Below are the records; copy every line in them that holds the string "none".

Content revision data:
#####

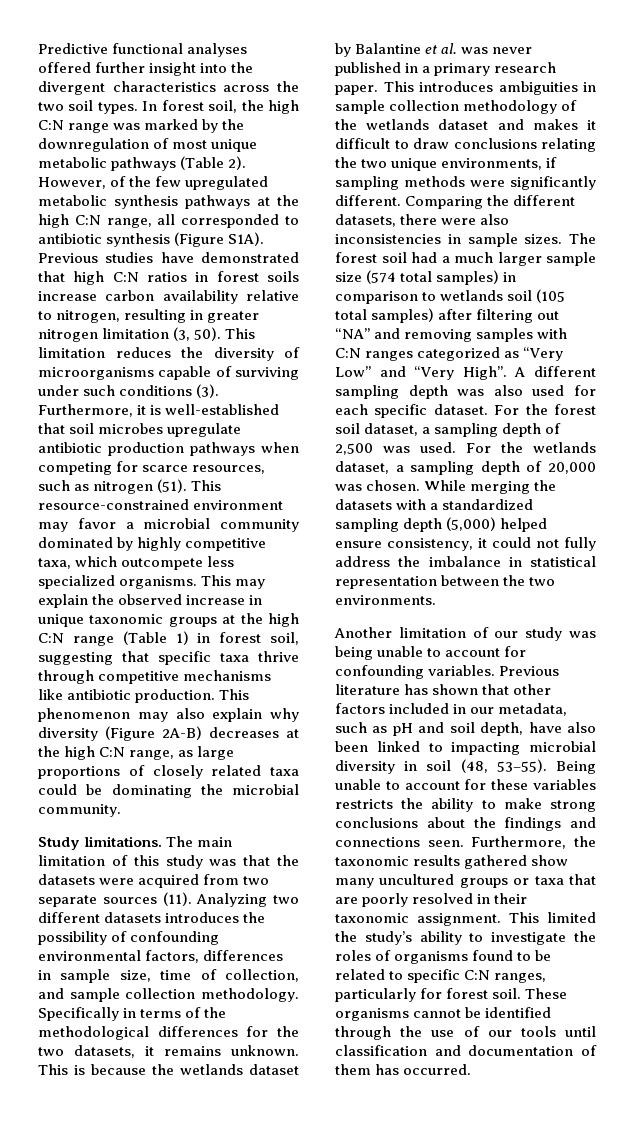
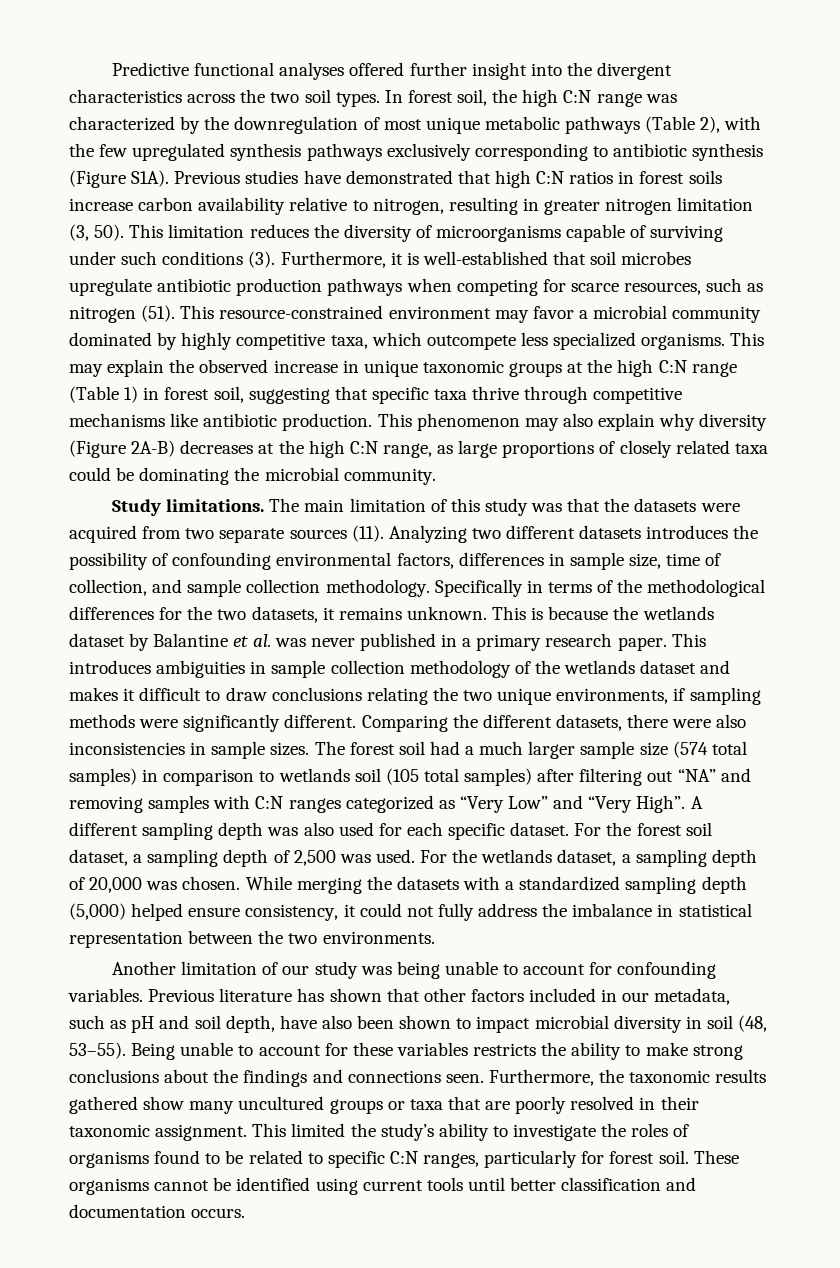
[144,119,199,130] marked -> [69,116,175,131] characterized
[228,156,247,170] [38,176,127,189] 2). However, of -> [700,116,762,133] 2), with
[38,195,107,206] metabolic -> (226, 152) none
[257,195,299,206] [38,214,280,228] at the high C:N range, all corresponded -> [386,143,588,161] exclusively corresponding
[376,741,521,755] linked to impacting -> [399,1015,531,1033] shown to impact
[335,1026,512,1040] through the use of our -> [315,1178,423,1195] using current
(596, 1031) none -> [510,1177,557,1191] better
[581,1045,597,1056] [335,1064,472,1075] of them has occurred. -> [191,1208,246,1218] occurs.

#####

## RESPONSE TO THE EXERCISE
[38,195,107,206] metabolic -> (226, 152) none
(596, 1031) none -> [510,1177,557,1191] better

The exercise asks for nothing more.